Ancora più speziato è il Gin Fizz interpretato da Wilden.herbals che profuma di santoreggia, citronella, zenzero, verbena odorosa, lavanda e bergamotto, ingredienti che caratterizzano Reborn, una delle miscele della linea Rimedia che il brand propone come tisane fredde e, d’estate, on the rock anche in miscelazione. «Il compito rivoluzionario dell’esperto di piante officinali nella mixology è quello di andare oltre il semplice aspetto aromatico delle erbe e di raccontare la loro funzionalità – afferma Nicola Robecchi, founder della start-up –: quindi i benefici che queste possono avere per l’organismo, e la loro connessione con geografie, culture e sensazioni. Questo mondo è ancora inesplorato nel settore del bartendering e sta iniziando adesso a essere accolto. Noi siamo stati coinvolti soltanto recentemente ad eventi in collaborazione con bartender e importanti maison di spirits internazionali che ci hanno chiesto di trasmettere la nostra conoscenza delle piante nei cocktail e, sull’onda di questo trend, abbiamo realizzato alcune ricette con i nostri infusi. L’herbalist del mondo spirits, invece, si chiama aromatiere, proprio per rimarcare il suo ruolo di carattere ricreativo e legato alle fragranze».

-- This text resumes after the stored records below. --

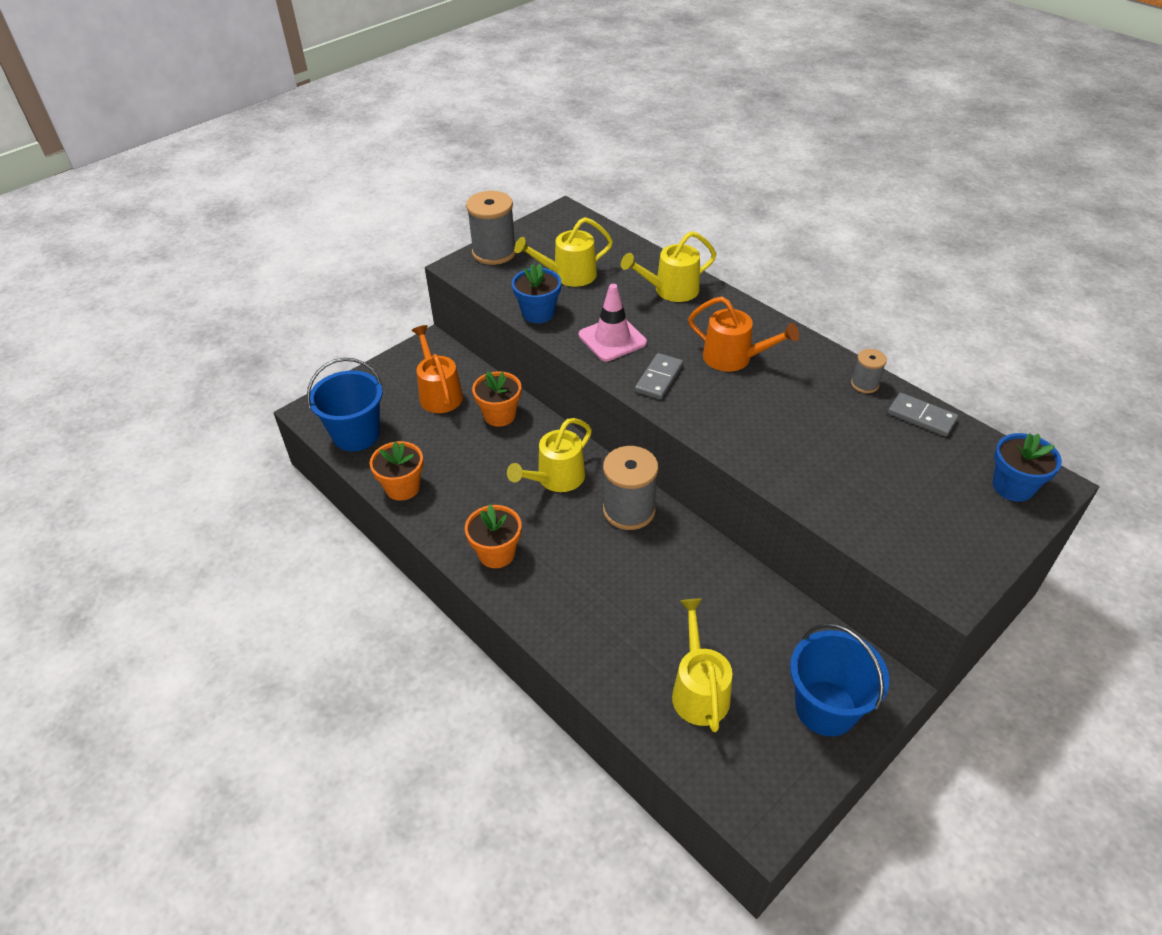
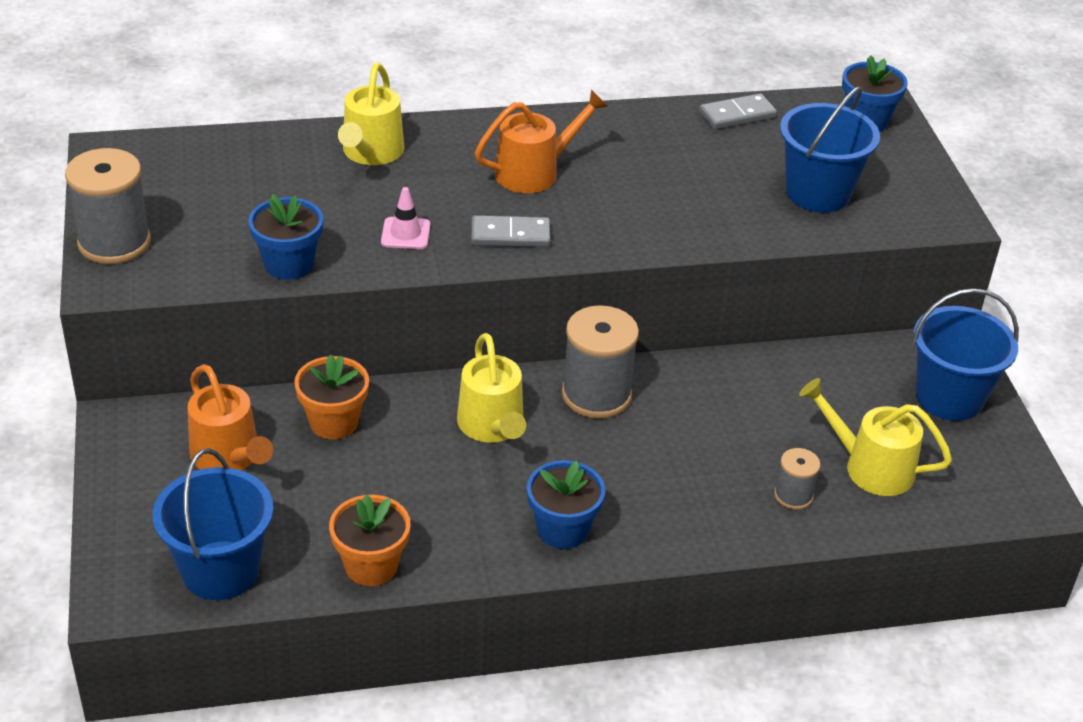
camera: 60 degrees left, 5 degrees down
(439, 393) = (229, 457): orange watering can -> orange watering can turned 135 degrees counterclockwise
(496, 553) = (562, 529): orange flower pot -> blue flower pot
(568, 275) = (244, 208): yellow watering can -> none
(612, 339) = (405, 234): pink traffic cone -> pink traffic cone, size x0.61
(659, 378) = (510, 235): grey domino -> grey domino turned 60 degrees counterclockwise
(864, 384) = (661, 119): grey spool -> grey spool (793, 496)
(884, 499) = (818, 193): none -> blue bucket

Ma com’è una classica giornata lavorativa di un master herbalist? Abbastanza impegnativa stando alla tabella di marcia di Matteo Bonoli, direttore ricerca & sviluppo e responsabile qualità di Fratelli Branca Distillerie. «Supervisiono degli step produttivi, assaggio le materie prime fino ai prodotti finiti, semilavorati ed estratti –  commenta Bonoli –. Nel nostro settore è molto più facile capire chi è e cosa fa un master distiller o un master bartender. Nel mondo degli amari questa figura non c’è. Se si parte dalla materia prima, però, gli amari sono prodotti con erbe aromatiche ed ecco da dove deriva il ruolo del master herbalist. La sua abilità sta nel fare piccoli aggiustamenti durante i processi di produzione in modo tale che nella bottiglia finale non si riconosca la variabilità naturale della natura». Una sensibilità che per il professionista di origine romagnola è già connaturata nel suo heritage bucolico, coltivato nella periferia di Forlì con l’azienda agricola di famiglia che tutt’ora segue affiancando il padre Mario: «Ho un orto botanico grandissimo, ogni volta che torno a Milano riempio il baule. La mia fortuna? Essere cresciuto con i gusti veri e questo mi aiuta nello sviluppo del prodotto, tanto quanto non avere intolleranze o allergie né defezioni sensoriali». Dopo una laurea in Scienze e Tecnologie Alimentare e un Dottorato di Ricerca in Chimica Analitica applicata alla Scienza degli Alimenti, Bonoli ha iniziato la sua carriera immersiva nel mondo degli spirits in un piccolo liquorificio in Romagna per poi ricoprire, per tredici anni, il ruolo di manager nel settore ricerca & sviluppo per il Gruppo Montenegro, fino allo scorso ottobre quando ha iniziato a lavorare con il gruppo che tra i brand annovera Fernet e Brancamenta, Carpano, Antica Formula, Punt e Mes, Borghetti e Grappa Candolini. La sua ultima sfida con la famiglia Branca è stata strappare dal dopo pasto gli amari e portarli nel mondo degli aperitivi. Come? Ammorbidendone il gusto con una nota citrica. «La novità di questa estate è il Branca Fizz: 4 cl di Fernet-Branca e 14 cl di soda al limone che portano la gradazione del drink a circa 8 gradi alcolici. Se un cocktail è ben bilanciato tra dolce e amaro, acido e sapido ne bevi due, forse anche tre».